How-to: Improve Apache HBase Performance via Data Serialization with Apache Avro – Cloudera Engineering Blog
Taking a thoughtful approach to data serialization can achieve significant performance improvements for HBase deployments.
The question of using tall versus wide tables in Apache HBase is a commonly discussed design pattern (see reference here and here). However, there are more considerations here than making that simple choice. Because HBase stores each column of a table as an independent row in the underlying HFiles, significant storage overhead can occur when storing small pieces of information. For example, in storing a simple Boolean column, there can be 35 (or more) bytes stored to disk (depending on the key size, column family, and so on). This overhead can become quite significant for overall I/O and network utilization, especially if multiple columns are read and written together within a transaction.
A simple solution is to serialize data that is accessed together: that is, serialize multiple columns and store the serialized data in a single HBase column.
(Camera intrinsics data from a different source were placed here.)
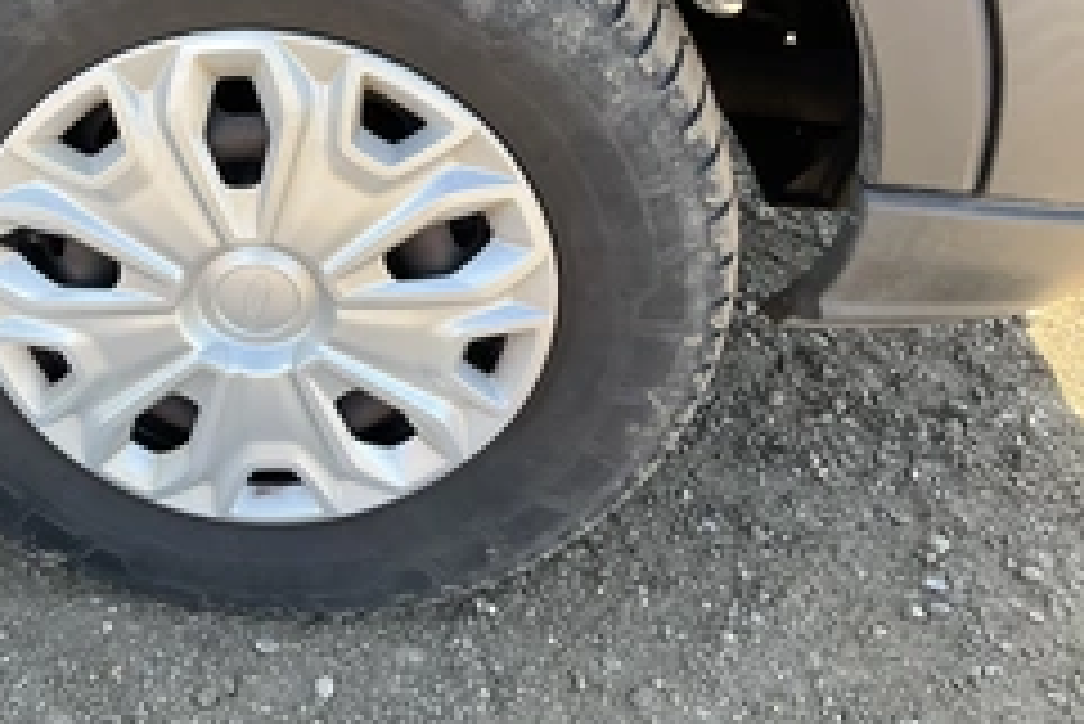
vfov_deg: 26.9
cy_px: 238
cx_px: 261
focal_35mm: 50
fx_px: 1506
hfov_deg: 38.5
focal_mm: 3
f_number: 1.8
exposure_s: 1/122
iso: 20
In this post, I’ll describe an implementation of this concept by Cloudera’s HBase team and the comparative performance improvements it achieved based on testing.
First, let’s consider serialization. To be as efficient as possible in our implementation, we used Apache Avro to serialize the data. Avro uses schemas, which must be presented when reading and writing data. This approach permits each datum to be written with no per-value overheads, making serialization both fast and small. (For more information about using Avro, see “Avro Usage” in the CDH documentation.)